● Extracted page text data
Start of Block

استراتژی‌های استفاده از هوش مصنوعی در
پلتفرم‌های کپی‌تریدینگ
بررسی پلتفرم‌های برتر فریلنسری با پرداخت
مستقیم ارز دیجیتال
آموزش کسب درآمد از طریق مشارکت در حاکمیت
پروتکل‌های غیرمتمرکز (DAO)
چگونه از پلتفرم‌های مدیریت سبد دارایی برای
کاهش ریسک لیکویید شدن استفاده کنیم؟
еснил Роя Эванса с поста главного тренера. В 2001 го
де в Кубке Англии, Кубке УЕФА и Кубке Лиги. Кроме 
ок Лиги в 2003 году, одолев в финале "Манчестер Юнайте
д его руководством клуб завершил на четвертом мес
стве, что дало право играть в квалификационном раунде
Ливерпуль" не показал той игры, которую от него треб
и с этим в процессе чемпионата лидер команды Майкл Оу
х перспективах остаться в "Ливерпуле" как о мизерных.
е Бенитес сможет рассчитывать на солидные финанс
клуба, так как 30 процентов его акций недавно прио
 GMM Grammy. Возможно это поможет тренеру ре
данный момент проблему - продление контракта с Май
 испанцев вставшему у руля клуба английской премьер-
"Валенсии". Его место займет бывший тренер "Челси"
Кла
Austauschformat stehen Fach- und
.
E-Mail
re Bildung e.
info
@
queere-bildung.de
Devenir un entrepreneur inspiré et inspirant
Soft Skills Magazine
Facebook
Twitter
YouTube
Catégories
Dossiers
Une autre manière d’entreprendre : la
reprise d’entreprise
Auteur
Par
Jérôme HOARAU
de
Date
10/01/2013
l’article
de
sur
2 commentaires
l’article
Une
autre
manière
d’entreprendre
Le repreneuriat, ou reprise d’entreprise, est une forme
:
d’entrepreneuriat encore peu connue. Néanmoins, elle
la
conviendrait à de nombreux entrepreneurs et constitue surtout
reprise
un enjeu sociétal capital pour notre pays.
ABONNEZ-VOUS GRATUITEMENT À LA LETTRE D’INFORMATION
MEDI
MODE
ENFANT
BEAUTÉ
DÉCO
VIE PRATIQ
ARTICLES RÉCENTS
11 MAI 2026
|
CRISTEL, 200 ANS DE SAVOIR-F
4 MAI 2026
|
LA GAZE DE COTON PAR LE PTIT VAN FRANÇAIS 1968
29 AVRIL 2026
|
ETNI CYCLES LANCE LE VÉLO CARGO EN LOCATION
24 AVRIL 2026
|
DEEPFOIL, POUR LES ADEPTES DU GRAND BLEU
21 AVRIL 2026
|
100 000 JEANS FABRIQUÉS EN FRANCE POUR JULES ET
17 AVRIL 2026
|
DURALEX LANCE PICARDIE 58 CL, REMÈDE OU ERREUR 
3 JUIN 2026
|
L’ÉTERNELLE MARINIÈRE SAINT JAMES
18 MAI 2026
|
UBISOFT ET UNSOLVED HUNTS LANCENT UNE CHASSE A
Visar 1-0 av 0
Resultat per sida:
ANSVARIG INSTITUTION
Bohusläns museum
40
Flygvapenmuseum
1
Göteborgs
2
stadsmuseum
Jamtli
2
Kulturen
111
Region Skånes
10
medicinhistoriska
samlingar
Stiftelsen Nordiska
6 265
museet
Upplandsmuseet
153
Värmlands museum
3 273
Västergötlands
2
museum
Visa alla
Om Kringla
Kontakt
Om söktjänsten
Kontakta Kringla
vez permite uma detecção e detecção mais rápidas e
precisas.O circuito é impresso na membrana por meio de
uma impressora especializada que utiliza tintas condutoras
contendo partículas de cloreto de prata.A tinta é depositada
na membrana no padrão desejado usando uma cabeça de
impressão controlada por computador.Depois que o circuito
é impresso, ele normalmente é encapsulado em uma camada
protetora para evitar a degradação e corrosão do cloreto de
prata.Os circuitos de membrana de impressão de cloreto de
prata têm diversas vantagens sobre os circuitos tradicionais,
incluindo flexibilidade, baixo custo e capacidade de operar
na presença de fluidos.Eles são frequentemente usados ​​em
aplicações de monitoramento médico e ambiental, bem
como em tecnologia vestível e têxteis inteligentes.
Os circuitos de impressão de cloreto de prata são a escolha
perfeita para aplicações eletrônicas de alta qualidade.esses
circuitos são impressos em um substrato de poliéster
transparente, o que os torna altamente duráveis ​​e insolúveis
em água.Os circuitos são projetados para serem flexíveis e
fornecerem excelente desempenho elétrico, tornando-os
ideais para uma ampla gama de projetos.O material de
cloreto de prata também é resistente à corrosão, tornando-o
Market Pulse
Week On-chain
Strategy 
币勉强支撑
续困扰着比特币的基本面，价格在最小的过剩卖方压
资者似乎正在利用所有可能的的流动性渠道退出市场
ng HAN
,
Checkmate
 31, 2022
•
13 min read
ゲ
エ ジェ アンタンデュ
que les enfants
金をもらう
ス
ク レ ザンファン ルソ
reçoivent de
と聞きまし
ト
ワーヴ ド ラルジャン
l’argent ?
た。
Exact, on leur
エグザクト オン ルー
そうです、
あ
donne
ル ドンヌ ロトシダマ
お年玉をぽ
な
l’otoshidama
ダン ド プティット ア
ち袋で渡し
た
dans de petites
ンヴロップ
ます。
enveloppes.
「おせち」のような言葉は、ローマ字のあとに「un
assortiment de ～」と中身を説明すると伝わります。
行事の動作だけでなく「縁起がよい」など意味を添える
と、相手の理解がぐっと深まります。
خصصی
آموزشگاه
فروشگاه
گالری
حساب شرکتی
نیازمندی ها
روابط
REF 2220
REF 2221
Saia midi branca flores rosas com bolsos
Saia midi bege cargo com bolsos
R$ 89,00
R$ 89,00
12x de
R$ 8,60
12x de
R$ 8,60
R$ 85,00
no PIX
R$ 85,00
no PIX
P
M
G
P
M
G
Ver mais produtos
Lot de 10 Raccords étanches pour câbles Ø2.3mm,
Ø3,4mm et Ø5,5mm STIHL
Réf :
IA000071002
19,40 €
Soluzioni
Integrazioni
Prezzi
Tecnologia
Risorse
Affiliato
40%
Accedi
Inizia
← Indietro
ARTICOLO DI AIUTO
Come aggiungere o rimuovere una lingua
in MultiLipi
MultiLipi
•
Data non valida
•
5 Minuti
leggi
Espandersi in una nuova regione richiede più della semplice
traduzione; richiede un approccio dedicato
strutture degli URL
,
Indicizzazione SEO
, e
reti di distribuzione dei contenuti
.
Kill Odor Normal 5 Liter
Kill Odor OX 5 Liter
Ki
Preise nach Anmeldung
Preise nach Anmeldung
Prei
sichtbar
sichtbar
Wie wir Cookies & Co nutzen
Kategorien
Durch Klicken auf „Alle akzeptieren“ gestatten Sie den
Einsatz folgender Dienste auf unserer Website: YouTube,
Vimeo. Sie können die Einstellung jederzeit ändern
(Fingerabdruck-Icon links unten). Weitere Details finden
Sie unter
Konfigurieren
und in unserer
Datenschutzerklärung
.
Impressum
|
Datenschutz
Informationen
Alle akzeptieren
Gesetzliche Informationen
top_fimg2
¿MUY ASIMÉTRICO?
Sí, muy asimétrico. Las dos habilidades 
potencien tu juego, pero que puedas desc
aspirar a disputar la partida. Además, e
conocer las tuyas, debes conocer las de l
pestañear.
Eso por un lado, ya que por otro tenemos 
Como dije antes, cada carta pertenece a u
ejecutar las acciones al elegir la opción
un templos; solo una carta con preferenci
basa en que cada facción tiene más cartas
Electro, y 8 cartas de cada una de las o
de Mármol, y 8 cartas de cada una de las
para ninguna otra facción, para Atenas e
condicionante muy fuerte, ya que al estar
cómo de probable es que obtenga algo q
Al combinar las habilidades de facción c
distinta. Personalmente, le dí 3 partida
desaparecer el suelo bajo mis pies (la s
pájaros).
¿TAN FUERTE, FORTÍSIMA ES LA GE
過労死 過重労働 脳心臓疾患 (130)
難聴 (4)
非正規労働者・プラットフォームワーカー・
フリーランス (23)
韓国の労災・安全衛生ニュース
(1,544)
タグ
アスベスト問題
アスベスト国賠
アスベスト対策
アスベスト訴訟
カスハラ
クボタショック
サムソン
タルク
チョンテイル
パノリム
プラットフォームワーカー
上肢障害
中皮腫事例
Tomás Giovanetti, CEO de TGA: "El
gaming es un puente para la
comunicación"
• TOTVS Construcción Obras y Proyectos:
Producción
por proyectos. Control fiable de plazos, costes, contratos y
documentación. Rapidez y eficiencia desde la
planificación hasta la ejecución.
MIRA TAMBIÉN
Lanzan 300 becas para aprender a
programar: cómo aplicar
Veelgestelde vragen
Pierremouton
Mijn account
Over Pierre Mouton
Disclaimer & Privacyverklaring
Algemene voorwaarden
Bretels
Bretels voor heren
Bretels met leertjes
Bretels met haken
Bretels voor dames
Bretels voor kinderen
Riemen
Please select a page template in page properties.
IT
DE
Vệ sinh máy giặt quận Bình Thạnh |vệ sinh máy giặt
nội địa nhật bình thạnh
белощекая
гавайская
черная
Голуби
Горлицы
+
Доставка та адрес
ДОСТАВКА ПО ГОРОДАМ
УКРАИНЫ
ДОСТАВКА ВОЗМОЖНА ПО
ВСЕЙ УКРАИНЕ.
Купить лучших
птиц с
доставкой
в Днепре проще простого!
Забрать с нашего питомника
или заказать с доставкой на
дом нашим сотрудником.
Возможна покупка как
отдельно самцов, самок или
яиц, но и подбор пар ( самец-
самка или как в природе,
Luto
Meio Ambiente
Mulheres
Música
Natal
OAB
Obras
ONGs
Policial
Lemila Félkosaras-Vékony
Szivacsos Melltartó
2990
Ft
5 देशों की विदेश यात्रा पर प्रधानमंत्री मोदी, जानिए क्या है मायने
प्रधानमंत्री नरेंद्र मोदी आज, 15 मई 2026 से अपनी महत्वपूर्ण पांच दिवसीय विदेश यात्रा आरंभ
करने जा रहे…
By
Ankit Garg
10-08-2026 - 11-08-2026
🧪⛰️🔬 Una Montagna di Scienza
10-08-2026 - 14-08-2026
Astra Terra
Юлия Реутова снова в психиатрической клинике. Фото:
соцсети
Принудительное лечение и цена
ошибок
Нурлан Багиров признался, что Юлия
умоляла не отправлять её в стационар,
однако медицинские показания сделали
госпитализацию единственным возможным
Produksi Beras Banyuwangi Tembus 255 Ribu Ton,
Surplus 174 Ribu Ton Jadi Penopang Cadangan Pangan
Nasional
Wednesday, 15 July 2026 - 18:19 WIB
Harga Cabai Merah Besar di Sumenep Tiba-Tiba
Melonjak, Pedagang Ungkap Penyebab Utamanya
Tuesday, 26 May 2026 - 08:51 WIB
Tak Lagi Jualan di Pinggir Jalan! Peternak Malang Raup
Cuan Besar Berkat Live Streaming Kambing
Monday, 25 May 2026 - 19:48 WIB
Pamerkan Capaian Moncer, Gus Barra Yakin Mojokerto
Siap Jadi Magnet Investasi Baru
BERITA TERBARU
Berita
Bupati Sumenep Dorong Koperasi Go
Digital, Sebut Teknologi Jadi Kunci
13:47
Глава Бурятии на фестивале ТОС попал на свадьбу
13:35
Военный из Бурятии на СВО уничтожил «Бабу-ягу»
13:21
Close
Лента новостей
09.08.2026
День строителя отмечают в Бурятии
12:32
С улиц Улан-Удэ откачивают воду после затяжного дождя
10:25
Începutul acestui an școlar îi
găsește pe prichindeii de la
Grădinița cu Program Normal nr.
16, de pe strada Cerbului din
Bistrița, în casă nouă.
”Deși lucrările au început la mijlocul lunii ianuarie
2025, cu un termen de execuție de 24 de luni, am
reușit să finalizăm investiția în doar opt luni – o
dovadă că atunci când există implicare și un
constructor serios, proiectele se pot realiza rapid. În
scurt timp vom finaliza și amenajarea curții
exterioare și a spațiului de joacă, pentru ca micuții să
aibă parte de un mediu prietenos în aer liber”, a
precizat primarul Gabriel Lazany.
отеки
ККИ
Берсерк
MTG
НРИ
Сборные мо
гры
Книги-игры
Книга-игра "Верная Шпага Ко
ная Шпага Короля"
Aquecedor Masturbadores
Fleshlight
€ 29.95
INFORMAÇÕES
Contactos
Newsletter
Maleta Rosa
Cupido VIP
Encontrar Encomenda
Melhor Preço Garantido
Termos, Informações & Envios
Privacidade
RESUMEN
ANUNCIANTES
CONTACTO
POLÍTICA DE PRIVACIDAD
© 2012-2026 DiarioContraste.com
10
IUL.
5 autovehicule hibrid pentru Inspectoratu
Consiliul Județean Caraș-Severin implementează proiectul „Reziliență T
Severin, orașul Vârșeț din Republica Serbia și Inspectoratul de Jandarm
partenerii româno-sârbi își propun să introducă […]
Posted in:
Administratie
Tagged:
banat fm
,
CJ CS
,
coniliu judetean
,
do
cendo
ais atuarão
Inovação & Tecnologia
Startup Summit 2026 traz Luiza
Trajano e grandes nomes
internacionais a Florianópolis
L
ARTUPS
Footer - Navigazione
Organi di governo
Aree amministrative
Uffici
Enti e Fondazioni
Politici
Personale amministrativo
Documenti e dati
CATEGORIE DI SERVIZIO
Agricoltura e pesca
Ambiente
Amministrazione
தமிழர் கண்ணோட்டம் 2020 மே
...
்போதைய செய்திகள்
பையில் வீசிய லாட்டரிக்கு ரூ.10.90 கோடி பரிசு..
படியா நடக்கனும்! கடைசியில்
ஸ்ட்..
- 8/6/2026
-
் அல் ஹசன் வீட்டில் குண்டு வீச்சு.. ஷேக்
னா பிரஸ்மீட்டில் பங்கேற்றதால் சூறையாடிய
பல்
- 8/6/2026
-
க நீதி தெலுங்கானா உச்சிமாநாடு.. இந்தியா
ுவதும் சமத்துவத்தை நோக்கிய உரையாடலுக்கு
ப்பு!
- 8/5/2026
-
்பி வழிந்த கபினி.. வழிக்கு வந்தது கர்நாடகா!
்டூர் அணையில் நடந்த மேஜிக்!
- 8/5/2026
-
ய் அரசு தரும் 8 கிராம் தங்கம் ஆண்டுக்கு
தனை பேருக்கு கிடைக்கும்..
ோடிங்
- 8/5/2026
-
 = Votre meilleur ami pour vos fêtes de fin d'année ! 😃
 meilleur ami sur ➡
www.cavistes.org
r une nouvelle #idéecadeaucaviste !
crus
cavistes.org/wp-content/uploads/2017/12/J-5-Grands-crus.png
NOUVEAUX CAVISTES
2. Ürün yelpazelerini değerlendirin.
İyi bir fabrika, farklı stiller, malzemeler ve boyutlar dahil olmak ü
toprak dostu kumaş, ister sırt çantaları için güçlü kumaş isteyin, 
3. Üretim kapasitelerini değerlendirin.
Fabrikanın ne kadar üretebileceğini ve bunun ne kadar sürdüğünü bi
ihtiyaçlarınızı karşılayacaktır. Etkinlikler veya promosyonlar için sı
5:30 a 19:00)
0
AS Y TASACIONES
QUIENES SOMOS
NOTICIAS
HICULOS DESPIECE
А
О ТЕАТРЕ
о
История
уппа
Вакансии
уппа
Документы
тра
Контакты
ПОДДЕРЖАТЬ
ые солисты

End of Block

● The problem
Rewrite the entries from the first line up to and including the line with "еснил Роя Эванса", replacing "پلتفرم‌های" with "سکوهای" and leaving everything else unchanged.

● Answer to the exercise
استراتژی‌های استفاده از هوش مصنوعی در
سکوهای کپی‌تریدینگ
بررسی سکوهای برتر فریلنسری با پرداخت
مستقیم ارز دیجیتال
آموزش کسب درآمد از طریق مشارکت در حاکمیت
پروتکل‌های غیرمتمرکز (DAO)
چگونه از سکوهای مدیریت سبد دارایی برای
کاهش ریسک لیکویید شدن استفاده کنیم؟
еснил Роя Эванса с поста главного тренера. В 2001 го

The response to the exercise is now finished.